Noch immer leiden die SKW Stickstoffwerke Piesteritz aus Wittenberg unter den hohen Energiepreisen. Vor einem Jahr schon hatte das Werk seinen Betrieb zwischenzeitlich stilllegen müssen und vor den Folgen der massiv gestiegenen Gaspreise gewarnt.

Bereits seit 2006 gehören die SKW Stickstoffwerke zum tschechischen Agrarkonzern Agrofert. Anfang vergangener Woche berichtete die F.A.Z., dass der stellvertretende Vorstandschef von Agrofert, Petr Cingr, eine zu teure Produktion in Piesteritz beklagt habe. Der Betrieb der Stickstoffwerke in voller Kapazität führe zu hohen zusätzlichen Kosten. In Österreich und Frankreich sei das Gas um 20 Prozent günstiger.

Gaspreise: SKW Stickstoffwerke fordern Bundesregierung zu Maßnahmen auf

Deshalb plane Cingr, 10 bis 20 Prozent der Produktion in Piesteritz ins österreichische Linz zu verlagern. Dort hatte Agrofert im letzten Jahr auch das Düngemittelwerk von Borealis übernommen. Nach Informationen der F.A.Z. habe Agrofert derzeit mit der wirtschaftlichen Lage zu kämpfen, was den geäußerten Schritt zur Produktionsverlagerung erklären könnte.

Für die SKW Stickstoffwerke steckt in der Diskussion um eine mögliche Auslagerung nach Österreich vor allem zunächst ein politischer Appell. Der MDR berichtet, dass das Unternehmen damit drohe, die Produktion nach Österreich auszulagern, wenn die Bundesregierung nicht die hohe staatliche Umlage senkt. Im Moment heißt es aber noch, dass SKW in Piesteritz bleiben soll. Eine Schließung des Werks stehe auf keinen Fall zur Debatte, sagt der Unternehmenssprecher im MDR-Interview. SKW müsse aber reagieren, wenn die Bundesregierung nicht handelt. Entlassungen am Standort seien nicht geplant.

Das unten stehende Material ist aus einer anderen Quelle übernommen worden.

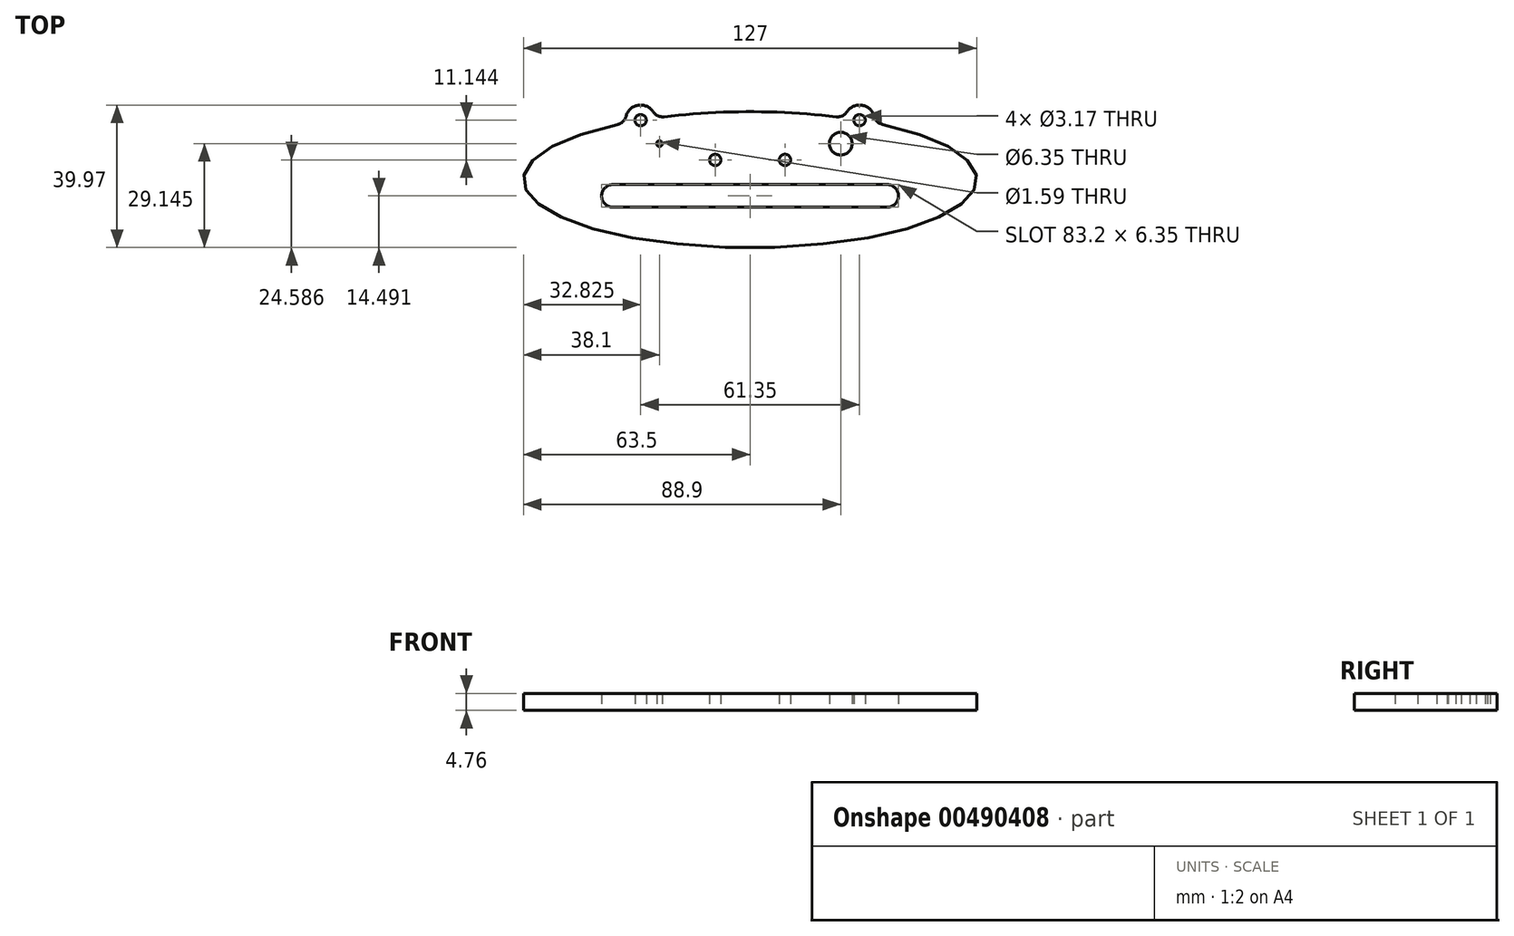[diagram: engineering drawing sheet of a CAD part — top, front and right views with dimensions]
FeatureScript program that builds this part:
annotation { "Feature Type Name" : "Feature", "Feature Type Description" : "" }
export const myFeature = defineFeature(function(context is Context, id is Id, definition is map)
    precondition{}
    {
        {
            var Q0;
            Q0=qCreatedBy(makeId("Top.planeOp"),FACE);
            var sketch = newSketch(context, id + "F0", { "sketchPlane" : qUnion([Q0])});
            skArc(sketch, "E0", {"start": v(-27.14, 19.02) * mm, "mid": v(-31.37, 20.86) * mm, "end": v(-34.78, 17.75) * mm});
            skCircle(sketch, "E1", {"center": v(-25.4, 10.1) * mm, "radius": 3.18 * mm});
            skArc(sketch, "E2", {"start": v(-5.9, 8.07) * mm, "mid": v(-11.1, 9.97) * mm, "end": v(-14.4, 5.54) * mm});
            skArc(sketch, "E3.MirrorC", {"start": v(5.9, 8.07) * mm, "mid": v(11.1, 9.97) * mm, "end": v(14.4, 5.54) * mm});
            skCircle(sketch, "E4.MirrorC", {"center": v(25.4, 10.1) * mm, "radius": 3.18 * mm});
            skArc(sketch, "E5.MirrorC", {"start": v(27.14, 19.02) * mm, "mid": v(31.37, 20.86) * mm, "end": v(34.78, 17.75) * mm});
            skLineSegment(sketch, "E6.0", {"start": v(-38.43, -10.9) * mm, "end": v(38.43, -10.9) * mm});
            skLineSegment(sketch, "E7.0", {"start": v(-38.43, 1.8) * mm, "end": v(-14.4, 1.8) * mm});
            skArc(sketch, "E8.trimOffspring", {"start": v(38.43, 1.8) * mm, "mid": v(44.78, -4.56) * mm, "end": v(38.43, -10.9) * mm});
            skArc(sketch, "E9.trimOffspring", {"start": v(-38.43, 1.8) * mm, "mid": v(-44.78, -4.56) * mm, "end": v(-38.43, -10.9) * mm});
            skCircle(sketch, "E10", {"center": v(-9.77, 5.54) * mm, "radius": 1.59 * mm});
            skCircle(sketch, "E11", {"center": v(9.77, 5.54) * mm, "radius": 1.59 * mm});
            skCircle(sketch, "E12", {"center": v(-25.4, 10.1) * mm, "radius": 0.8 * mm});
            skCircle(sketch, "E13", {"center": v(25.4, 10.1) * mm, "radius": 0.8 * mm});
            skCircle(sketch, "E14", {"center": v(-30.68, 16.68) * mm, "radius": 1.59 * mm});
            skCircle(sketch, "E15", {"center": v(30.68, 16.68) * mm, "radius": 1.59 * mm});
            skLineSegment(sketch, "E16", {"start": v(14.4, 5.54) * mm, "end": v(14.4, 1.8) * mm});
            skLineSegment(sketch, "E17", {"start": v(-14.4, 5.54) * mm, "end": v(-14.4, 1.8) * mm});
            skEllipticalArc(sketch, "E18.trimOffspring", {});
            skEllipticalArc(sketch, "E19.trimOffspring", {});
            skPoint(sketch, "E20.visualSharp", {"position": v(-26.48, 17.31) * mm});
            skArc(sketch, "E20.filletArc", {"start": v(-27.14, 19.02) * mm, "mid": v(-25.82, 17.9) * mm, "end": v(-24.1, 17.62) * mm});
            skPoint(sketch, "E21.visualSharp", {"position": v(-34.85, 15.92) * mm});
            skArc(sketch, "E21.filletArc", {"start": v(-37.18, 15.44) * mm, "mid": v(-35.66, 16.26) * mm, "end": v(-34.78, 17.75) * mm});
            skPoint(sketch, "E22.visualSharp", {"position": v(26.48, 17.31) * mm});
            skArc(sketch, "E22.filletArc", {"start": v(24.1, 17.62) * mm, "mid": v(25.82, 17.9) * mm, "end": v(27.14, 19.02) * mm});
            skPoint(sketch, "E23.visualSharp", {"position": v(34.85, 15.92) * mm});
            skArc(sketch, "E23.filletArc", {"start": v(34.78, 17.75) * mm, "mid": v(35.66, 16.26) * mm, "end": v(37.18, 15.44) * mm});
            skArc(sketch, "E24", {"start": v(-5.9, 8.07) * mm, "mid": v(0, 5.88) * mm, "end": v(5.9, 8.07) * mm});
            skLineSegment(sketch, "E25.trimOffspring", {"start": v(14.4, 1.8) * mm, "end": v(38.43, 1.8) * mm});
            skLineSegment(sketch, "E26.0", {"start": v(-38.43, -1.38) * mm, "end": v(38.43, -1.38) * mm});
            skArc(sketch, "E26.1", {"start": v(-38.43, -1.38) * mm, "mid": v(-41.6, -4.56) * mm, "end": v(-38.43, -7.73) * mm});
            skLineSegment(sketch, "E26.2", {"start": v(-38.43, -7.73) * mm, "end": v(38.43, -7.73) * mm});
            skArc(sketch, "E26.3", {"start": v(38.43, -1.38) * mm, "mid": v(41.6, -4.56) * mm, "end": v(38.43, -7.73) * mm});
            const initialGuessF0  = {"E18.trimOffspring": [0, 0, -1, 0, 0.0635, 0.01905, 4.323051576797765, 5.101726383971582], "E19.trimOffspring": [0, 0, -1, 0, 0.0635, 0.01905, 5.337931062507581, 4.086846898261799]};
            skSetInitialGuess(sketch, initialGuessF0);
            skSolve(sketch);
        }
        {
            var Q0;
            Q0=makeQuery(id+"F0.imprint","IMPRINT",FACE,{"disambiguationData":[TD([[makeQuery(id+"F0.imprint","IMPRINT",EDGE,{"derivedFrom":sQuery(id+"F0.wireOp",EDGE,"E2")}),1.0]])]});
            extrude(context, id + "F1", {"entities" : qUnion([Q0]), "depth" : 4.76 * mm});
        }
        {
            var Q0;
            Q0 = qSketchRegion(id + "F0", true);
            extrude(context, id + "F2", {"entities" : qUnion([Q0]), "operationType" : NewBodyOperationType.ADD, "depth" : 3.17 * mm});
        }
        {
            var Q0;
            Q0=makeQuery(id+"F0.imprint","IMPRINT",FACE,{"disambiguationData":[TD([[makeQuery(id+"F0.imprint","IMPRINT",EDGE,{"derivedFrom":sQuery(id+"F0.wireOp",EDGE,"E1")}),1.0]])]});
            var Q1;
            Q1=makeQuery(id+"F0.imprint","IMPRINT",FACE,{"disambiguationData":[TD([[makeQuery(id+"F0.imprint","IMPRINT",EDGE,{"derivedFrom":sQuery(id+"F0.wireOp",EDGE,"E4.MirrorC")}),-1.0]])]});
            extrude(context, id + "F3", {"entities" : qUnion([Q0, Q1]), "operationType" : NewBodyOperationType.ADD, "depth" : 4.76 * mm});
        }
    });
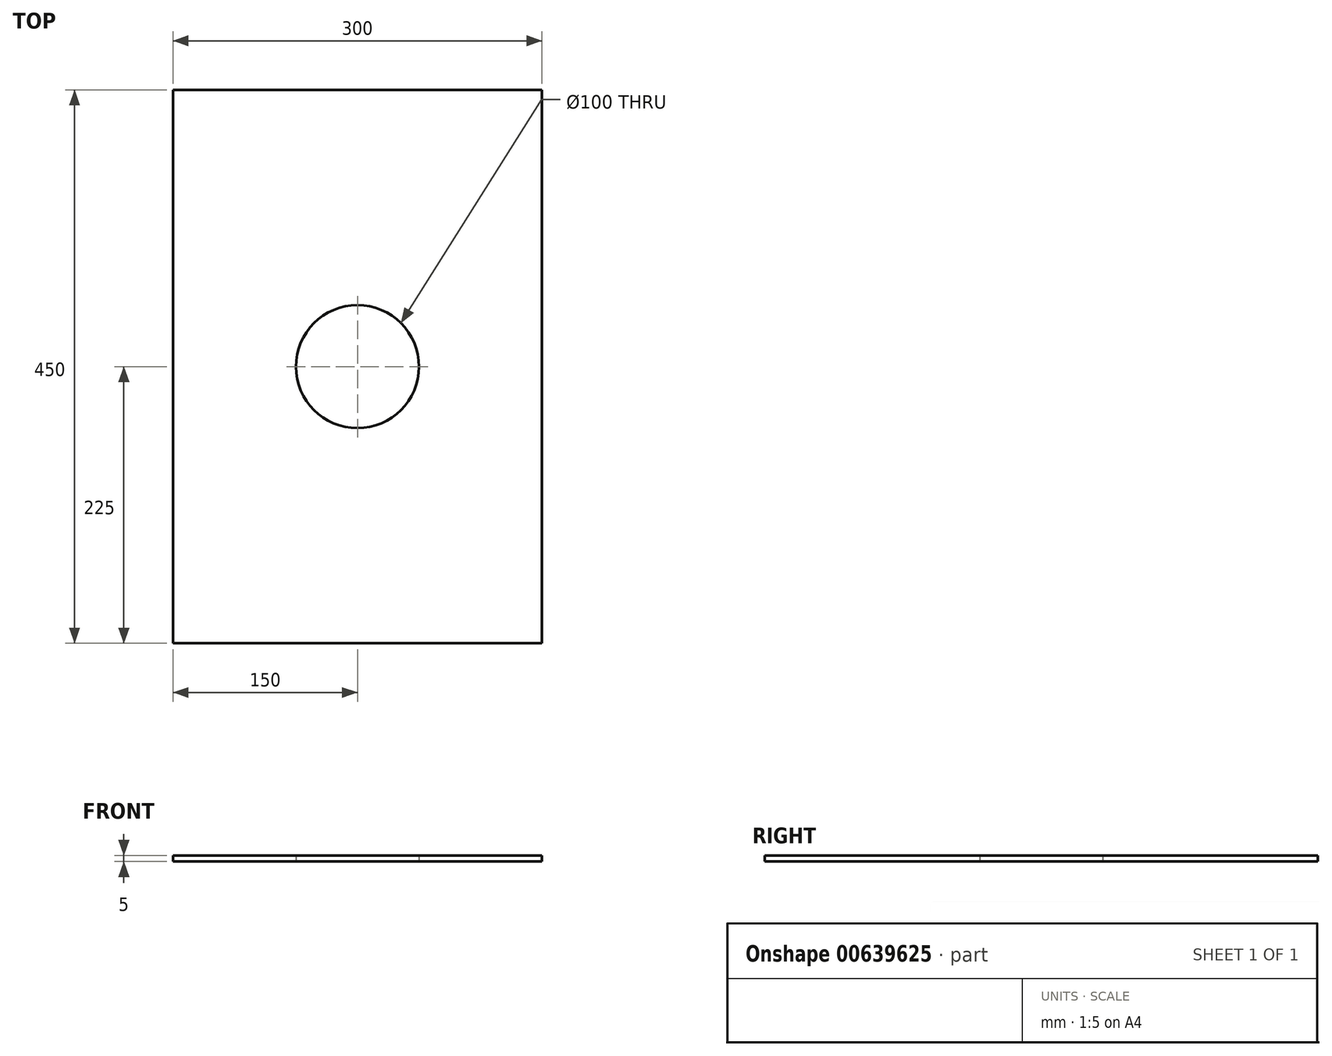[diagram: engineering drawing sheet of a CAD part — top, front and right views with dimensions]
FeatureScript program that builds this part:
annotation { "Feature Type Name" : "Feature", "Feature Type Description" : "" }
export const myFeature = defineFeature(function(context is Context, id is Id, definition is map)
    precondition{}
    {
        {
            var Q0;
            Q0=qCreatedBy(makeId("Top.planeOp"),FACE);
            var sketch = newSketch(context, id + "F0", { "sketchPlane" : qUnion([Q0])});
            skLineSegment(sketch, "E0.bottom", {"start": v(-150, 225) * mm, "end": v(150, 225) * mm});
            skLineSegment(sketch, "E0.top", {"start": v(-150, -225) * mm, "end": v(150, -225) * mm});
            skLineSegment(sketch, "E0.left", {"start": v(-150, 225) * mm, "end": v(-150, -225) * mm});
            skLineSegment(sketch, "E0.right", {"start": v(150, 225) * mm, "end": v(150, -225) * mm});
            skPoint(sketch, "E1.endSnap0", {"position": v(0, -225) * mm});
            skLineSegment(sketch, "E2", {"start": v(0, 225) * mm, "end": v(0, -225) * mm, "construction": true});
            skLineSegment(sketch, "E3", {"start": v(-150, 0) * mm, "end": v(150, 0) * mm, "construction": true});
            skSolve(sketch);
        }
        {
            var Q0;
            Q0=makeQuery(id+"F0.imprint","IMPRINT",FACE,{"disambiguationData":[TD([[makeQuery(id+"F0.imprint","IMPRINT",EDGE,{"derivedFrom":sQuery(id+"F0.wireOp",EDGE,"E0.bottom")}),-1.0]])]});
            extrude(context, id + "F1", {"entities" : qUnion([Q0]), "depth" : 5 * mm, "offsetDistance" : 25 * mm});
        }
        {
            var Q0;
            Q0=makeQuery(id+"F1.opExtrude","SWEPT_FACE",FACE,{"disambiguationData":[OSD([sQuery(id+"F0.wireOp",EDGE,"E0.right")])]});
            var sketch = newSketch(context, id + "F2", { "sketchPlane" : qUnion([Q0])});
            skLineSegment(sketch, "E4", {"start": v(225, 5) * mm, "end": v(225, 0) * mm});
            skArc(sketch, "E5", {"start": v(225, 5) * mm, "mid": v(224.33, 2.5) * mm, "end": v(225, 0) * mm});
            skLineSegment(sketch, "E6", {"start": v(-225, 0) * mm, "end": v(-225, 5) * mm});
            skArc(sketch, "E7", {"start": v(-225, 0) * mm, "mid": v(-224.33, 2.5) * mm, "end": v(-225, 5) * mm});
            skSolve(sketch);
        }
        {
            var Q0;
            Q0=makeQuery(id+"F1.opExtrude","CAP_FACE",FACE,{"disambiguationData":[OSD([sQuery(id+"F0.wireOp",EDGE,"E0.bottom"),sQuery(id+"F0.wireOp",EDGE,"E0.top"),sQuery(id+"F0.wireOp",EDGE,"E0.left"),sQuery(id+"F0.wireOp",EDGE,"E0.right")])],"isStart":true});
            var sketch = newSketch(context, id + "F3", { "sketchPlane" : qUnion([Q0])});
            skCircle(sketch, "E8", {"center": v(0, 0) * mm, "radius": 50 * mm});
            skSolve(sketch);
        }
        {
            var Q0;
            Q0=makeQuery(id+"F3.imprint","IMPRINT",FACE,{"disambiguationData":[TD([[makeQuery(id+"F3.imprint","IMPRINT",EDGE,{"derivedFrom":sQuery(id+"F3.wireOp",EDGE,"E8")}),1.0]])]});
            var Q1;
            Q1=sQuery(id+"F3.wireOp",EDGE,"E8");
            extrude(context, id + "F4", {"entities" : qUnion([Q0]), "operationType" : NewBodyOperationType.REMOVE, "surfaceEntities" : qUnion([Q1]), "oppositeDirection" : true, "depth" : 25 * mm, "offsetDistance" : 25 * mm});
        }
    });
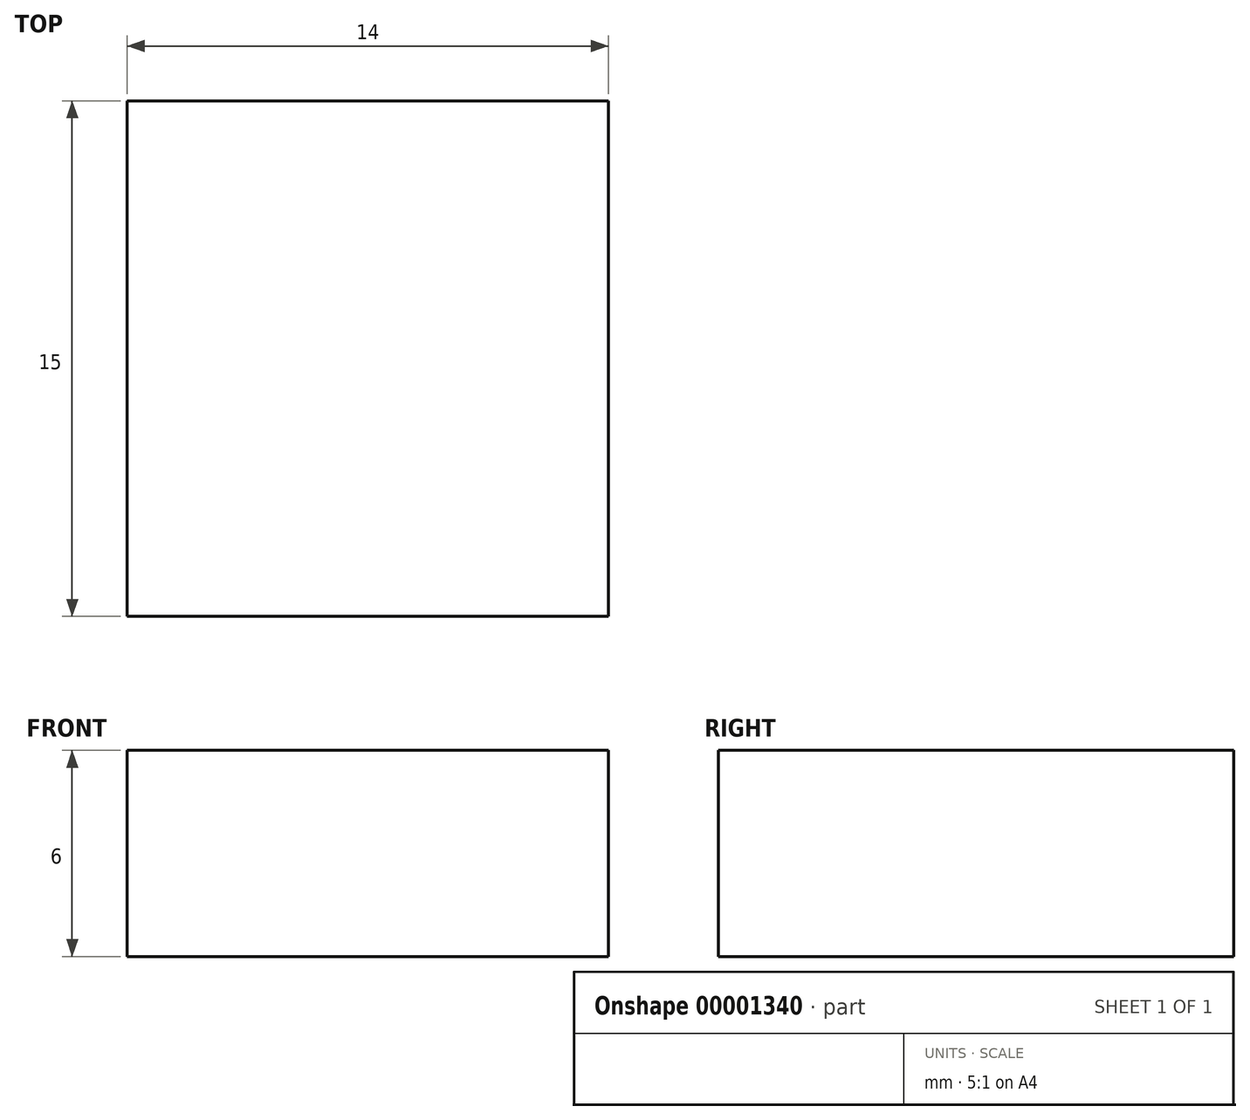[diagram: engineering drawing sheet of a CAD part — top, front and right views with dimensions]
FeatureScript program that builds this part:
annotation { "Feature Type Name" : "Feature", "Feature Type Description" : "" }
export const myFeature = defineFeature(function(context is Context, id is Id, definition is map)
    precondition{}
    {
        {
            var Q0;
            Q0=qCreatedBy(makeId("Front.planeOp"),FACE);
            var sketch = newSketch(context, id + "F0", { "sketchPlane" : qUnion([Q0])});
            skLineSegment(sketch, "E0.bottom", {"start": v(-14, 6) * mm, "end": v(0, 6) * mm});
            skLineSegment(sketch, "E0.top", {"start": v(-14, 0) * mm, "end": v(0, 0) * mm});
            skLineSegment(sketch, "E0.left", {"start": v(-14, 6) * mm, "end": v(-14, 0) * mm});
            skLineSegment(sketch, "E0.right", {"start": v(0, 6) * mm, "end": v(0, 0) * mm});
            skSolve(sketch);
        }
        {
            var Q0;
            Q0=makeQuery(id+"F0.imprint","IMPRINT",FACE,{"disambiguationData":[TD([[makeQuery(id+"F0.imprint","IMPRINT",EDGE,{"derivedFrom":sQuery(id+"F0.wireOp",EDGE,"E0.bottom")}),-1.0]])]});
            extrude(context, id + "F1", {"entities" : qUnion([Q0]), "depth" : 15 * mm});
        }
    });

Ministerpräsident Haseloff will ausgewogene Sanktionspolitik gegen Russland

Neben der teuren Produktion wegen der hohen Energiepreise seien es aber auch die Düngemittelimporte aus Russland, die dem Unternehmen zu schaffen machen. Die von den Sanktionen ausgenommenen Düngemittelimporte stehen laut F.A.Z. beim Agrofert-Konzernchef Cingr in der Kritik – aber auch bei Sachsens-Anhalts Ministerpräsident Reiner Haseloff. Dieser hatte sich am vergangenen Donnerstag (07.09.) schriftlich an Bundeskanzler Olaf Scholz gewandt.
In seinem Brief stellt Haseloff fest, dass die deutschen Harnstoffimporte aus Russland im ersten Halbjahr 2023 um 670 Prozent gegenüber dem Vorjahr gestiegen seien. Der Marktanteil der Importware betrage inzwischen 80 Prozent. „Hatte Deutschland bereits einen kritischen Grad an Abhängigkeit bei Düngemitteln aus dem Ausland, so steigt diese Abhängigkeit nun weiter, und zwar von jenem Land, aus dessen Abhängigkeit Ihre Regierung Deutschland gerade herausführen wollte“, so der CDU-Politiker.
Um den Wettbewerbsnachteilen zu begegnen, forderte Haseloff von Scholz, die Mehrbelastungen aus nationalen Umlagen zurückzunehmen, den Spitzenlastenausgleich nicht zu streichen und flexible Hilfsinstrumente für die energieintensive Industrie zu schaffen. Darüber hinaus sprach sich der Ministerpräsident für eine ausgewogene europäische Sanktionspolitik gegen Russland aus.